*** DATA SUPPLIED ***

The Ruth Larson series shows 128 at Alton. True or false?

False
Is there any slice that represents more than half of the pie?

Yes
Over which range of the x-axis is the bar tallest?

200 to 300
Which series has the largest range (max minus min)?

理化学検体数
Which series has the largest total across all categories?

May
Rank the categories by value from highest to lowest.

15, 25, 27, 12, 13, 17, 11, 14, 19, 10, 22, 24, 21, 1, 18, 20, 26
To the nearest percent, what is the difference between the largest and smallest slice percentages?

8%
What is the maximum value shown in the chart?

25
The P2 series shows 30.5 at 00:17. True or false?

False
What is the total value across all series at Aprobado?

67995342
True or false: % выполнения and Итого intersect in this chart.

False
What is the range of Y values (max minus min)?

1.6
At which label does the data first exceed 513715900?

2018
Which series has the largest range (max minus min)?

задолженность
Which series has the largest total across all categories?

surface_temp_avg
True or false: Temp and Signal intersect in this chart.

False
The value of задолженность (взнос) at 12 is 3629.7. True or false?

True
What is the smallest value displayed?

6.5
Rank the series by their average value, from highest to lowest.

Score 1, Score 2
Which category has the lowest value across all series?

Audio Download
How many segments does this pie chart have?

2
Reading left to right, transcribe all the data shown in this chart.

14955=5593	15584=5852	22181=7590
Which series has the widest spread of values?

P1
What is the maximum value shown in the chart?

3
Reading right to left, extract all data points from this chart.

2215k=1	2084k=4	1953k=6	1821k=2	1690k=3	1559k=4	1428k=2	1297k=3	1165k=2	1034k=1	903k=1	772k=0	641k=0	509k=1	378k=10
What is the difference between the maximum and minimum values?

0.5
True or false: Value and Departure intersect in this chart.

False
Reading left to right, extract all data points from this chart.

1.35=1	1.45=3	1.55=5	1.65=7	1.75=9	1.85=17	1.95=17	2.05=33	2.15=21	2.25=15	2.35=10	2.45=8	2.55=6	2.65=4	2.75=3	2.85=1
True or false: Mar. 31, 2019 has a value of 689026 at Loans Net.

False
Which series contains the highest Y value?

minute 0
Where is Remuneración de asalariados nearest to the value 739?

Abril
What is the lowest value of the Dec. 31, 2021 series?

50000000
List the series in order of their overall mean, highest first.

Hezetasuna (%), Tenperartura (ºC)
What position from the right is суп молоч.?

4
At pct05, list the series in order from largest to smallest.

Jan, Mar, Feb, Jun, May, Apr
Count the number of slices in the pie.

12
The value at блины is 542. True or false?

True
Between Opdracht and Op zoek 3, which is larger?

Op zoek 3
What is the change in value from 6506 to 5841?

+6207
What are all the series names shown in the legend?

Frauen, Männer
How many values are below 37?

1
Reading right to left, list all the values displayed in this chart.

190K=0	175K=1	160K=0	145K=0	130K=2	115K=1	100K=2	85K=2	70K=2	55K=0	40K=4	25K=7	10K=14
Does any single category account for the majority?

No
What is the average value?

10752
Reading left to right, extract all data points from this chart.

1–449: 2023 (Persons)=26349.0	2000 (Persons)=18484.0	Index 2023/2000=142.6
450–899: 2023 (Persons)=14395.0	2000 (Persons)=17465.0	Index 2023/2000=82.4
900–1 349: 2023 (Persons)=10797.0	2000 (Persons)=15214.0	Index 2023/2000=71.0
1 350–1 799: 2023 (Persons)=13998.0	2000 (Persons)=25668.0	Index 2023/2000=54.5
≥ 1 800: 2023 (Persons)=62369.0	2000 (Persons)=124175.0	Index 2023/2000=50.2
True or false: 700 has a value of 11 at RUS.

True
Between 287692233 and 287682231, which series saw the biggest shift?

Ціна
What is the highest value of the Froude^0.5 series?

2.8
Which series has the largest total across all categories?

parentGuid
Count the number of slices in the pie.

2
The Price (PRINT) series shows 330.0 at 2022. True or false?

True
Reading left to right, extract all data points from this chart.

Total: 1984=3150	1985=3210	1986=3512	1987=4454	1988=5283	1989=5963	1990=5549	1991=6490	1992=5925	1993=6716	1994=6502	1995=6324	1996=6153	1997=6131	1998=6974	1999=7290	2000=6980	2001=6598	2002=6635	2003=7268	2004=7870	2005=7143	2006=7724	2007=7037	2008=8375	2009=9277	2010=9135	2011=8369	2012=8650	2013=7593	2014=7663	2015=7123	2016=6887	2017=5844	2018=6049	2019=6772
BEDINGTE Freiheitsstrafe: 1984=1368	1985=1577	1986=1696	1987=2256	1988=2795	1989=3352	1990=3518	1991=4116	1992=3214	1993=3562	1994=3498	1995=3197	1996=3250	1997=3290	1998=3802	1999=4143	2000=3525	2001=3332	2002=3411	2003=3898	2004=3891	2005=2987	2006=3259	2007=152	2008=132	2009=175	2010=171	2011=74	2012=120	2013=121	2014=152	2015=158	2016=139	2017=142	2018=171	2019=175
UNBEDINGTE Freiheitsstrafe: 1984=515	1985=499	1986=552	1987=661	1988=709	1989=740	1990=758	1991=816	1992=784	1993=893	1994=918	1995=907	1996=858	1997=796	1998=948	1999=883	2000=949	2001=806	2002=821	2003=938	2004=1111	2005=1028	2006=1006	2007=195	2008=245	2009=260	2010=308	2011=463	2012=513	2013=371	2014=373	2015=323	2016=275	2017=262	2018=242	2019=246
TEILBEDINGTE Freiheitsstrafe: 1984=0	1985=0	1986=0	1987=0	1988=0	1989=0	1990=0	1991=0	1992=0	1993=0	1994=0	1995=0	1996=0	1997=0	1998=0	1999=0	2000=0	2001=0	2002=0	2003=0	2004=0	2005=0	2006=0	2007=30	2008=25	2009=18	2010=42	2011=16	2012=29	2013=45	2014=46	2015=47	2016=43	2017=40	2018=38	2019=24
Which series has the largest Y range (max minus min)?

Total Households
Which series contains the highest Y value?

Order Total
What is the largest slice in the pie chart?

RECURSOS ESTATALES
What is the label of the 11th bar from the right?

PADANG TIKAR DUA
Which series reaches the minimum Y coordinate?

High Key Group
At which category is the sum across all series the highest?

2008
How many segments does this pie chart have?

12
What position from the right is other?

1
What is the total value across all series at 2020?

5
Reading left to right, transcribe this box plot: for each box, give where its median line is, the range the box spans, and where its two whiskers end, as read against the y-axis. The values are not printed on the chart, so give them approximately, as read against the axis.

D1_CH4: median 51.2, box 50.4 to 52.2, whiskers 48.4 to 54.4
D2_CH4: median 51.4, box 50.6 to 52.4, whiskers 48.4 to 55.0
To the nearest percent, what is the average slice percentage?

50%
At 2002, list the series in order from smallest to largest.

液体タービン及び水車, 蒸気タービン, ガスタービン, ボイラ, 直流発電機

*** End of DATA SUPPLIED ***

AIM OF THE EXERCISE → Pull out every line from the items above that contains the string "intersect", and copy each of those lines in full.

SOLUTION FOR THIS TASK →
True or false: % выполнения and Итого intersect in this chart.
True or false: Temp and Signal intersect in this chart.
True or false: Value and Departure intersect in this chart.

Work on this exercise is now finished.